Deep artificial neural networks, and in particular so-called "language models" (such as OpenAI's ChatGPT) are revolutionizing our every-day life. However, these AI systems are trained to reproduce common patterns they extract from huge amounts of text. As such, they have been called "stochastic parrots", that can produce superficially fluent utterances while not truly engaging in meaningful, goal-based linguistic interactions.
The ALiEN project studies what happens when we take these AI systems and make them communicate with each other to achieve a shared goal.
On the one hand, our hope is that in this way we will develop new systems that can learn more efficiently from fewer data, and that are genuinely goal-driven and interactive (imagine, for example, two self-driving cars that coordinate at an intersection through communication).

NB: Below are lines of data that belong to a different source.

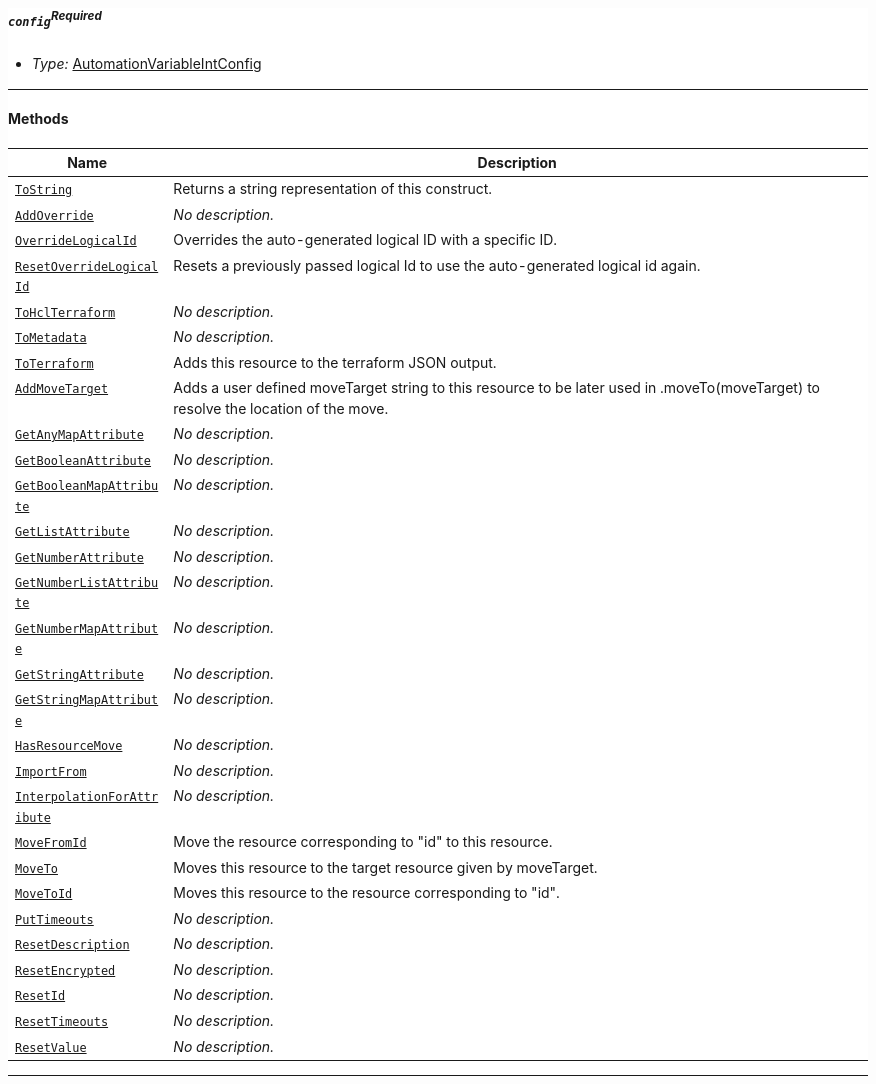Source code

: 
##### `config`<sup>Required</sup> <a name="config" id="@cdktf/provider-azurerm.automationVariableInt.AutomationVariableInt.Initializer.parameter.config"></a>

- *Type:* <a href="#@cdktf/provider-azurerm.automationVariableInt.AutomationVariableIntConfig">AutomationVariableIntConfig</a>

---

#### Methods <a name="Methods" id="Methods"></a>

| **Name** | **Description** |
| --- | --- |
| <code><a href="#@cdktf/provider-azurerm.automationVariableInt.AutomationVariableInt.toString">ToString</a></code> | Returns a string representation of this construct. |
| <code><a href="#@cdktf/provider-azurerm.automationVariableInt.AutomationVariableInt.addOverride">AddOverride</a></code> | *No description.* |
| <code><a href="#@cdktf/provider-azurerm.automationVariableInt.AutomationVariableInt.overrideLogicalId">OverrideLogicalId</a></code> | Overrides the auto-generated logical ID with a specific ID. |
| <code><a href="#@cdktf/provider-azurerm.automationVariableInt.AutomationVariableInt.resetOverrideLogicalId">ResetOverrideLogicalId</a></code> | Resets a previously passed logical Id to use the auto-generated logical id again. |
| <code><a href="#@cdktf/provider-azurerm.automationVariableInt.AutomationVariableInt.toHclTerraform">ToHclTerraform</a></code> | *No description.* |
| <code><a href="#@cdktf/provider-azurerm.automationVariableInt.AutomationVariableInt.toMetadata">ToMetadata</a></code> | *No description.* |
| <code><a href="#@cdktf/provider-azurerm.automationVariableInt.AutomationVariableInt.toTerraform">ToTerraform</a></code> | Adds this resource to the terraform JSON output. |
| <code><a href="#@cdktf/provider-azurerm.automationVariableInt.AutomationVariableInt.addMoveTarget">AddMoveTarget</a></code> | Adds a user defined moveTarget string to this resource to be later used in .moveTo(moveTarget) to resolve the location of the move. |
| <code><a href="#@cdktf/provider-azurerm.automationVariableInt.AutomationVariableInt.getAnyMapAttribute">GetAnyMapAttribute</a></code> | *No description.* |
| <code><a href="#@cdktf/provider-azurerm.automationVariableInt.AutomationVariableInt.getBooleanAttribute">GetBooleanAttribute</a></code> | *No description.* |
| <code><a href="#@cdktf/provider-azurerm.automationVariableInt.AutomationVariableInt.getBooleanMapAttribute">GetBooleanMapAttribute</a></code> | *No description.* |
| <code><a href="#@cdktf/provider-azurerm.automationVariableInt.AutomationVariableInt.getListAttribute">GetListAttribute</a></code> | *No description.* |
| <code><a href="#@cdktf/provider-azurerm.automationVariableInt.AutomationVariableInt.getNumberAttribute">GetNumberAttribute</a></code> | *No description.* |
| <code><a href="#@cdktf/provider-azurerm.automationVariableInt.AutomationVariableInt.getNumberListAttribute">GetNumberListAttribute</a></code> | *No description.* |
| <code><a href="#@cdktf/provider-azurerm.automationVariableInt.AutomationVariableInt.getNumberMapAttribute">GetNumberMapAttribute</a></code> | *No description.* |
| <code><a href="#@cdktf/provider-azurerm.automationVariableInt.AutomationVariableInt.getStringAttribute">GetStringAttribute</a></code> | *No description.* |
| <code><a href="#@cdktf/provider-azurerm.automationVariableInt.AutomationVariableInt.getStringMapAttribute">GetStringMapAttribute</a></code> | *No description.* |
| <code><a href="#@cdktf/provider-azurerm.automationVariableInt.AutomationVariableInt.hasResourceMove">HasResourceMove</a></code> | *No description.* |
| <code><a href="#@cdktf/provider-azurerm.automationVariableInt.AutomationVariableInt.importFrom">ImportFrom</a></code> | *No description.* |
| <code><a href="#@cdktf/provider-azurerm.automationVariableInt.AutomationVariableInt.interpolationForAttribute">InterpolationForAttribute</a></code> | *No description.* |
| <code><a href="#@cdktf/provider-azurerm.automationVariableInt.AutomationVariableInt.moveFromId">MoveFromId</a></code> | Move the resource corresponding to "id" to this resource. |
| <code><a href="#@cdktf/provider-azurerm.automationVariableInt.AutomationVariableInt.moveTo">MoveTo</a></code> | Moves this resource to the target resource given by moveTarget. |
| <code><a href="#@cdktf/provider-azurerm.automationVariableInt.AutomationVariableInt.moveToId">MoveToId</a></code> | Moves this resource to the resource corresponding to "id". |
| <code><a href="#@cdktf/provider-azurerm.automationVariableInt.AutomationVariableInt.putTimeouts">PutTimeouts</a></code> | *No description.* |
| <code><a href="#@cdktf/provider-azurerm.automationVariableInt.AutomationVariableInt.resetDescription">ResetDescription</a></code> | *No description.* |
| <code><a href="#@cdktf/provider-azurerm.automationVariableInt.AutomationVariableInt.resetEncrypted">ResetEncrypted</a></code> | *No description.* |
| <code><a href="#@cdktf/provider-azurerm.automationVariableInt.AutomationVariableInt.resetId">ResetId</a></code> | *No description.* |
| <code><a href="#@cdktf/provider-azurerm.automationVariableInt.AutomationVariableInt.resetTimeouts">ResetTimeouts</a></code> | *No description.* |
| <code><a href="#@cdktf/provider-azurerm.automationVariableInt.AutomationVariableInt.resetValue">ResetValue</a></code> | *No description.* |

---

On the other hand, machine-to-machine communication poses a security threat: we and others have found that, by letting an algorithmic agent interact with a language model, the agent will discover apparently nonsensical word sequences that can make the language model engage in all sorts of behaviors, including producing potentially harmful responses. We found, moreover, that these opaque prompts can be discovered using a language model, but then successfully transferred to other language models, suggesting that they constitute a genuine "universal machine code".
The ALiEN project designs and runs experiments on machine-to-machine communication, using language models, visual models and language+vision models, and analyzes the emergent machine communication protocol with the twin goals of contributing to a more genuinely human-like and safe AI, and to broaden our understanding of how latest-generation AI systems really work.